JOHN SANDARS & TIMOTHY J. CLEARY Self-regulation theory: Applications to medical education: Medical teacher. 2011; 33: 875–886. AMEE Guide No. 58
Self-regulation theory自己調整型学習の総説を読んでみた(松山先生の孫引きです)。AMEEだぜぃ。
Introduction
What is self-regulated learning?
The application of self-regulation theory to medical education
Improving academic achievement
試験の成績が優秀な生徒は、プロセスのゴールを設定することに長けており、自己をモニターし、評価していた。特に初学者は、アウトカム重視ではなくプロセス重視で目標を設定するとその目標に到達したかを自己評価しやすく、自己調整もしやすい。一つのアプローチは、予測、質問、説明、まとめという方法である(Peter君の逸話はわかりやすい。学生さんに話してあげたい)。
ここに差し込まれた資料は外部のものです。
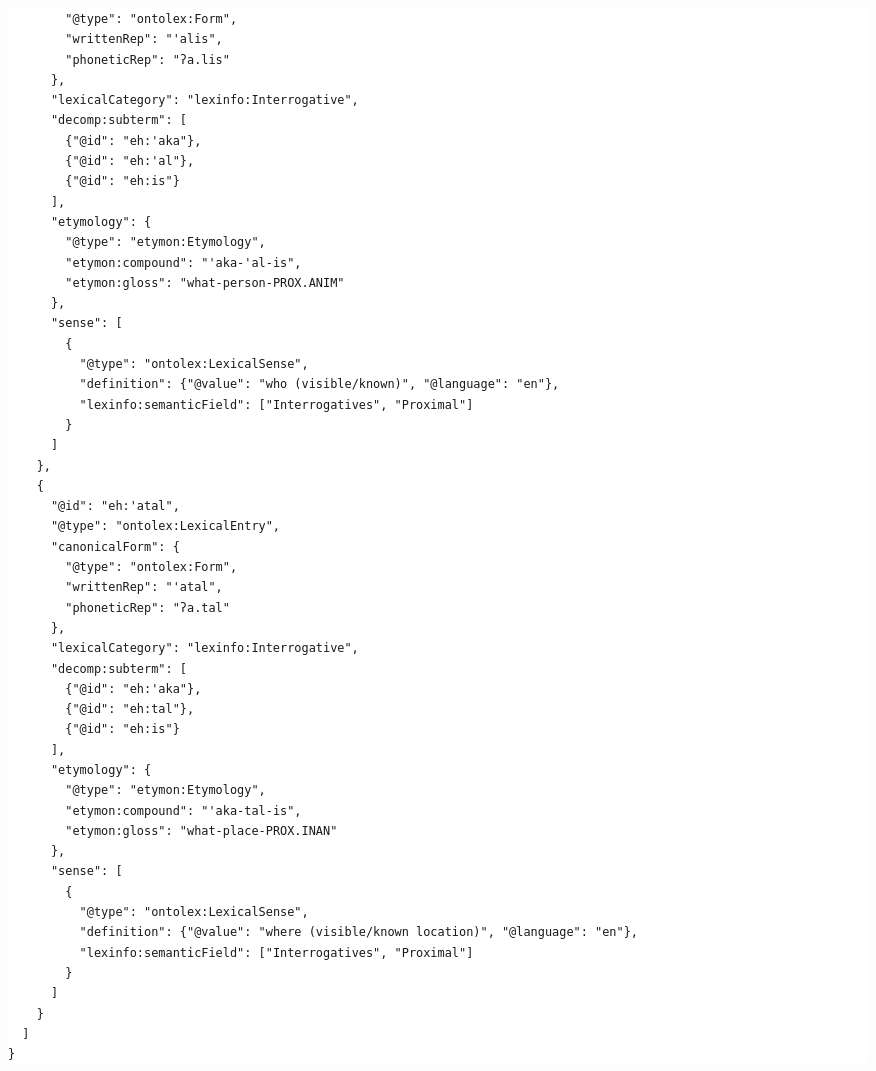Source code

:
 ```json:data/languages/hickic/seneran/early-hick/lexicon.jsonld
        "@type": "ontolex:Form",
        "writtenRep": "'alis",
        "phoneticRep": "ʔa.lis"
      },
      "lexicalCategory": "lexinfo:Interrogative",
      "decomp:subterm": [
        {"@id": "eh:'aka"},
        {"@id": "eh:'al"},
        {"@id": "eh:is"}
      ],
      "etymology": {
        "@type": "etymon:Etymology",
        "etymon:compound": "'aka-'al-is",
        "etymon:gloss": "what-person-PROX.ANIM"
      },
      "sense": [
        {
          "@type": "ontolex:LexicalSense",
          "definition": {"@value": "who (visible/known)", "@language": "en"},
          "lexinfo:semanticField": ["Interrogatives", "Proximal"]
        }
      ]
    },
    {
      "@id": "eh:'atal",
      "@type": "ontolex:LexicalEntry", 
      "canonicalForm": {
        "@type": "ontolex:Form",
        "writtenRep": "'atal",
        "phoneticRep": "ʔa.tal"
      },
      "lexicalCategory": "lexinfo:Interrogative",
      "decomp:subterm": [
        {"@id": "eh:'aka"},
        {"@id": "eh:tal"},
        {"@id": "eh:is"}
      ],
      "etymology": {
        "@type": "etymon:Etymology",
        "etymon:compound": "'aka-tal-is",
        "etymon:gloss": "what-place-PROX.INAN"
      },
      "sense": [
        {
          "@type": "ontolex:LexicalSense",
          "definition": {"@value": "where (visible/known location)", "@language": "en"},
          "lexinfo:semanticField": ["Interrogatives", "Proximal"]
        }
      ]
    }
  ]
}
```
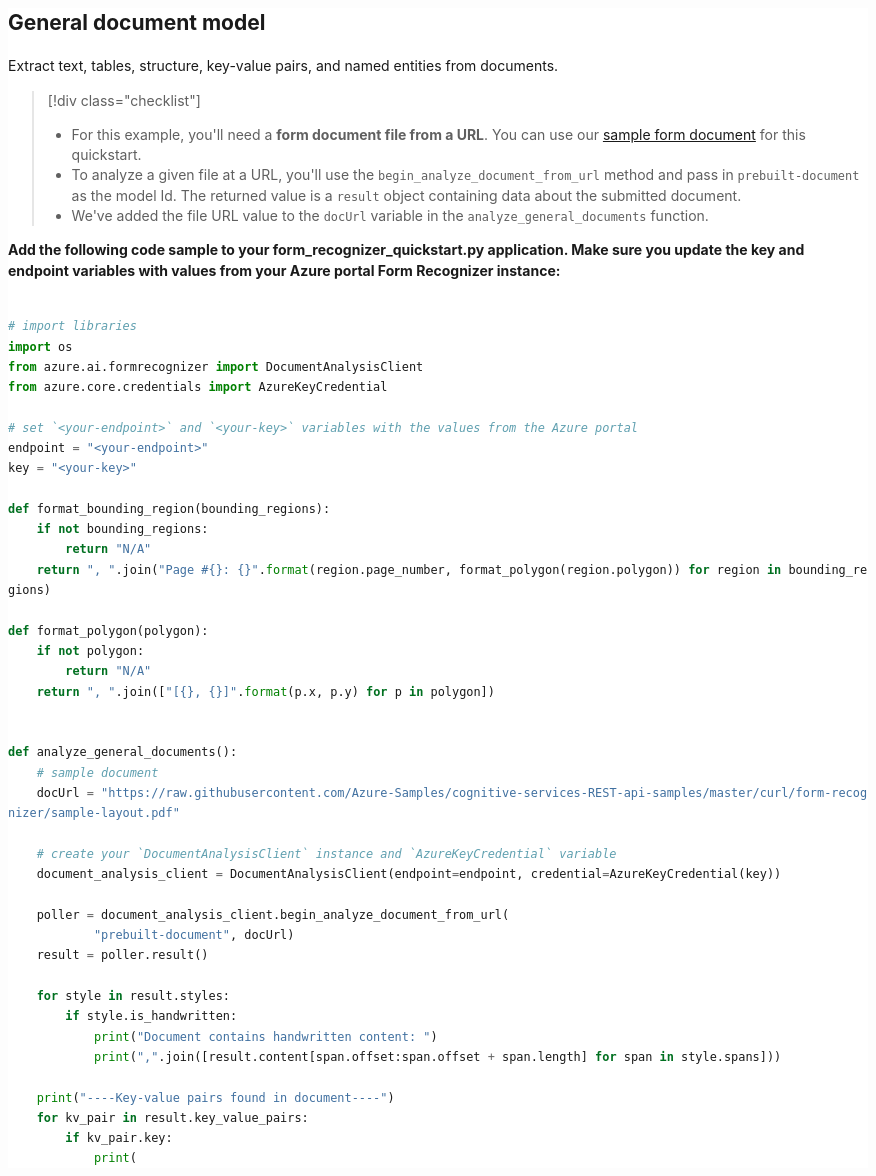 ## General document model

Extract text, tables, structure, key-value pairs, and named entities from documents.

> [!div class="checklist"]
>
> * For this example, you'll need a **form document file from a URL**. You can use our [sample form document](https://raw.githubusercontent.com/Azure-Samples/cognitive-services-REST-api-samples/master/curl/form-recognizer/sample-layout.pdf) for this quickstart.
> * To analyze a given file at a URL, you'll use the `begin_analyze_document_from_url` method and pass in `prebuilt-document` as the model Id. The returned value is a `result` object containing data about the submitted document.
> * We've added the file URL value to the `docUrl` variable in the `analyze_general_documents` function.


**Add the following code sample to your form_recognizer_quickstart.py application. Make sure you update the key and endpoint variables with values from your Azure portal Form Recognizer instance:**

```python

# import libraries
import os
from azure.ai.formrecognizer import DocumentAnalysisClient
from azure.core.credentials import AzureKeyCredential

# set `<your-endpoint>` and `<your-key>` variables with the values from the Azure portal
endpoint = "<your-endpoint>"
key = "<your-key>"

def format_bounding_region(bounding_regions):
    if not bounding_regions:
        return "N/A"
    return ", ".join("Page #{}: {}".format(region.page_number, format_polygon(region.polygon)) for region in bounding_regions)

def format_polygon(polygon):
    if not polygon:
        return "N/A"
    return ", ".join(["[{}, {}]".format(p.x, p.y) for p in polygon])


def analyze_general_documents():
    # sample document
    docUrl = "https://raw.githubusercontent.com/Azure-Samples/cognitive-services-REST-api-samples/master/curl/form-recognizer/sample-layout.pdf"

    # create your `DocumentAnalysisClient` instance and `AzureKeyCredential` variable
    document_analysis_client = DocumentAnalysisClient(endpoint=endpoint, credential=AzureKeyCredential(key))

    poller = document_analysis_client.begin_analyze_document_from_url(
            "prebuilt-document", docUrl)
    result = poller.result()

    for style in result.styles:
        if style.is_handwritten:
            print("Document contains handwritten content: ")
            print(",".join([result.content[span.offset:span.offset + span.length] for span in style.spans]))

    print("----Key-value pairs found in document----")
    for kv_pair in result.key_value_pairs:
        if kv_pair.key:
            print(
```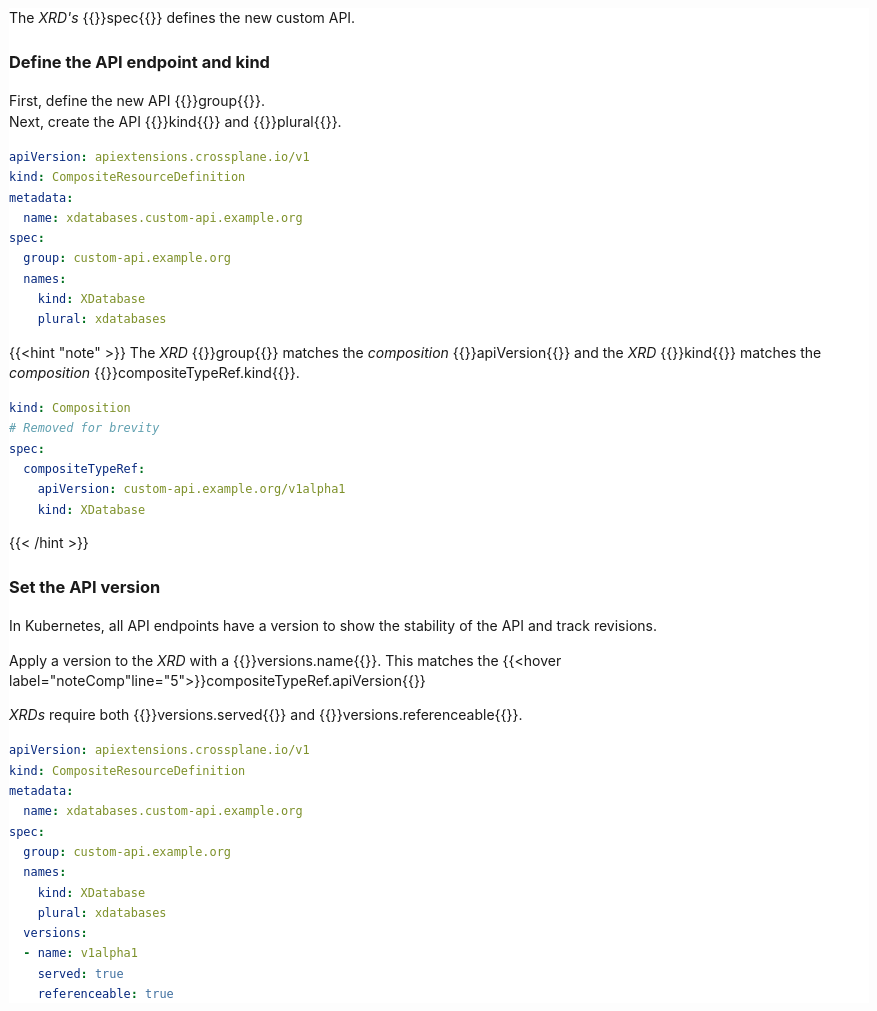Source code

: The _XRD's_
{{<hover label="xrdGroup" line="5" >}}spec{{</hover>}} defines the new custom
API.

### Define the API endpoint and kind
First, define the new API
{{<hover label="xrdGroup" line="6" >}}group{{</hover>}}.  
Next, create the API {{<hover label="xrdGroup" line="8" >}}kind{{</hover>}} and
{{<hover label="xrdGroup" line="9" >}}plural{{</hover>}}.

```yaml {label="xrdGroup"}
apiVersion: apiextensions.crossplane.io/v1
kind: CompositeResourceDefinition
metadata:
  name: xdatabases.custom-api.example.org
spec:
  group: custom-api.example.org
  names:
    kind: XDatabase
    plural: xdatabases
```

{{<hint "note" >}}
The _XRD_ {{<hover label="xrdGroup" line="6" >}}group{{</hover>}} matches the _composition_ {{<hover label="noteComp"
line="5">}}apiVersion{{</hover>}} and the 
_XRD_ {{<hover label="xrdGroup" line="8" >}}kind{{</hover>}} matches the _composition_ 
{{<hover label="noteComp" line="6">}}compositeTypeRef.kind{{</hover>}}.

```yaml {label="noteComp"}
kind: Composition
# Removed for brevity
spec:
  compositeTypeRef:
    apiVersion: custom-api.example.org/v1alpha1
    kind: XDatabase
```
{{< /hint >}}

### Set the API version
In Kubernetes, all API endpoints have a version to show the stability of the API
and track revisions. 

Apply a version to the _XRD_ with a 
{{<hover label="xrdVersion" line="11">}}versions.name{{</hover>}}. 
This matches the 
{{<hover label="noteComp"line="5">}}compositeTypeRef.apiVersion{{</hover>}}

_XRDs_ require both
{{<hover label="xrdVersion" line="12">}}versions.served{{</hover>}}
and
{{<hover label="xrdVersion" line="13">}}versions.referenceable{{</hover>}}.

```yaml {label="xrdVersion"}
apiVersion: apiextensions.crossplane.io/v1
kind: CompositeResourceDefinition
metadata:
  name: xdatabases.custom-api.example.org
spec:
  group: custom-api.example.org
  names:
    kind: XDatabase
    plural: xdatabases
  versions:
  - name: v1alpha1
    served: true
    referenceable: true
```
Improving clincal performance
フリースローやダーツの向上過程で、このSelf-regulated learningの効果を確かめた。ここでは2年目の家庭医学のレジデントの紹介。臨床推論や診察がよく外れて自信を失っているPaul君。SRLのアプローチとは?OSCEをするとして、
- 自己調整のカギとなる過程で問題を同定する。
- OSCE前の質問:
- 患者さんの心臓の診察は自信ある?
- 診察する前に、自分の中での目標は?
- 心臓の診察がうまくいくにはどんなことが必要?
- OSCE中の質問:
- ここまで完璧にできたと思う?それとも何か間違えた?(実践中の自己モニター)
- OSCE後の質問
- 心音の解釈が間違えていた場合
- どうしてできなかったかな?(できなかった要因の同定)
- 正しく解釈するにはどうしたらよいか?(成功するためにの自己調整を評価)
- 正しく解釈できた場合
- どうして成功できたか?(成功の要因も評価)
- 心音の解釈が間違えていた場合
- OSCE前の質問:
- 臨床能力を向上するためのカギとなる自己調整過程についての問題を修正する。
General instructional approaches
The role of tutors
- 学習者がスキルを持った人(tutor)を観察できる機会を与える。
- 学習者が自己調整過程が必要な状況に従事させる(難しい教科書・記事、診断のため決断、自己調整型学習へのコーチング)。
- 学習者が自己調整型プロセスの利用により気づけるよう促す。
Learning to learn courses
医学部1年生にMSLQ(Motivated strategies for learning Questionnaire)にこたえてもらい、チュートリアル教育の教材とする。教材の中には自己調整学習を改善するためのヒントが書かれており、すべての学生に配られる。最後に自己省察の練習や自己調整型学習を発展させるためのアクションプランを完成させてもらう。
Feedback focused on self-regulation processes
自己評価とパフォーマンスとのギャップがある場合、パフォーマンスが低かった場合にも自己で修正することが困難。自分に正しいフィードバックをかけたり(内的)、先生やTutorからフィードバックをもらったり(外的)することが必要。自己フィードバックのためには、ワークブックがあり、自己のパフォーマンスを記録したり、学習戦略や技術の変化を記録できる。他者からのフィードバックはより重要で、必要不可欠である。
Future developments and applications
Integration into existing curricula
Problem based learningとSRLについてはOverlapするところもあり、統合しやすい。しかし、自己調整型学習の発達に寄与しないという研究もある。
Development of e-learning
オンラインコースでの生徒の理解を成功させるのに自己調整型学習を利用することに、興味関心が出てきている。オンライン学習に先立って、自己調整型学習の短いトレーニングコースを用意したり、訓練されたファシリテータが自己調整型学習技術を利用する方法を授けるために参加したりという研究がなされている。
Identification and remediation of underachievement
臨床の不出来は患者の安全にとてもインパクトがあるので、教育者にとっても臨床家にとっても心配事である。SRL-MAT(Self-Regulated Learning microanalytic assessment and training)の利用は興味深い。
アンプロへのSRLアプローチを紹介する。サムは医学部最終学年で、急に患者の話を遮ったりして看護師や患者は困っている。また本人には自覚はなく問題ないと思っている。
まずはSPを用意して、コンサルテーション技術を客観評価することから始める。いいコンサルテーションをできる自信は?と問うと100%との答えだった。コンサルテーション後に患者とSamにインタビューすると、患者は共感の態度もなければ、患者の心配に気づいておらず、不満だった。Samはこのことに全く気付いていなかった。自信はあり、今度どのように改善するべきかや自分の評価基準もはっきりしなかった。
tutorの出番だ。Samは、何度も患者の非言語の行動を観察したり、記録したりした。そして一緒にtutorと振り返った。するとSamのコンサルテーションにおける自己評価は下がり、患者の感情的な不満の理解が必要ということが分かった。
今後は、自己調整、感情にたいするアプローチも期待され、西欧諸国だけでなく異なった文化圏でも同様のアプローチが有効かといった研究が期待される。